Dr. Wu, let’s get basic first. What are the causes of mild traumatic brain injury?

Alan Wu:
Well, there are many causes. Probably the most common are falls that we see, certainly with an elderly population, but there can also be contact sports injuries. You think of football, hockey, soccer, perhaps judo or wrestling. There can be traffic accidents, which probably occur more often in the young adult ages, whether it be motorcycle or car accidents.

Bob Barrett:
What are the current blood-based biomarkers for mild traumatic brain injury?

Alan Wu:
Well, there are a few. There’s only one set that is FDA-approved but all the others are in varied stages of research investigation. S100 beta, there is neurofilament protein, there is probably a dozen that are thrown about in the literature today.

Bob Barrett:
So, how is mTBI currently diagnosed?

Alan Wu:
Concurrently, it’s diagnosed by medical history and physical exam. The obvious cases of TBI, where you have bruising or bleeding or memory loss or severe concussions; we don’t need a biomarker for that. Those are pretty evident. It’s the mild cases, where you’re not sure if there were any actual cerebral damage or not, that are difficult to do by just physical exam and taking a history and therefore, the need for a blood test.

Bob Barrett:
Earlier, you mentioned that there was an FDA-approved mTBI test. What is that test and what is its medical indications?

Alan Wu:
So, every laboratory has an FDA clearance for their TBI tests. This includes a combination of testing for ubiquitin C-terminal hydrolase L1 and glial fibrillary acidic protein. When negative, this indicates that a traumatic brain injury, a mild traumatic brain injury, has been ruled out and it obviates the need to do a head CT scan. Head CT scans are invasive, they expose the individual to radiation, there is an expense involved, there is a time involved, there’s expertise. All of these things consume resources but if we have a blood test, that can obviate the need for that test and so much the better.

Right now, we don’t have any FDA-approved laboratory blood tests that diagnose TBI and that’s something I think that we’re hoping to see in the near future.

Bob Barrett:
Well, finally Dr. Wu, why are biological variation studies an important consideration for the diagnosis of mild traumatic brain injury?

Alan Wu:
So, biologic variation studies determine the within-individual change in biomarker levels during health and the differences between biomarker levels during health between individuals. For some tests, like glial fibrillary acidic protein, there is tight within-individual variation but between individuals, the differences could be great, and again we’re talking in healthy subjects.

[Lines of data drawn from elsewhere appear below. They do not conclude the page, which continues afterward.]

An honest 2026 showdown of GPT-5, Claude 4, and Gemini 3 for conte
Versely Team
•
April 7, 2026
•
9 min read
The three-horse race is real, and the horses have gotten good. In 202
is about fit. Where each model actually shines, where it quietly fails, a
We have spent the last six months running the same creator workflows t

So, this sets the stage for using the test and comparing results, not against a population-based reference interval but instead against a value that has been predetermined during health. So, we’re not going to probably have everybody do baseline levels of adults for these TBI biomarkers but there are certain higher risk occupations where that could make more sense, and that could increase the utility and fidelity of this test. And I’m speaking of people who work in the defense industry or soldiers. They could be professional athletes in sports that are associated with contact, such as football or hockey. And it could even be an elderly population, where the risk for falls are much higher than in an adult population.

So, in that scenario, it’s not something that we’re doing today but because these tests appear to have low biologic variability, that this could be an increased utilization.

Bob Barrett:
That was Dr. Alan Wu from the University of California San Francisco. He shared his thoughts on the development of traumatic brain injury biomarker assays in the June 2023 issue of Clinical Chemistry and he’s been our guest in this podcast on that topic. I’m Bob Barrett. Thanks for listening.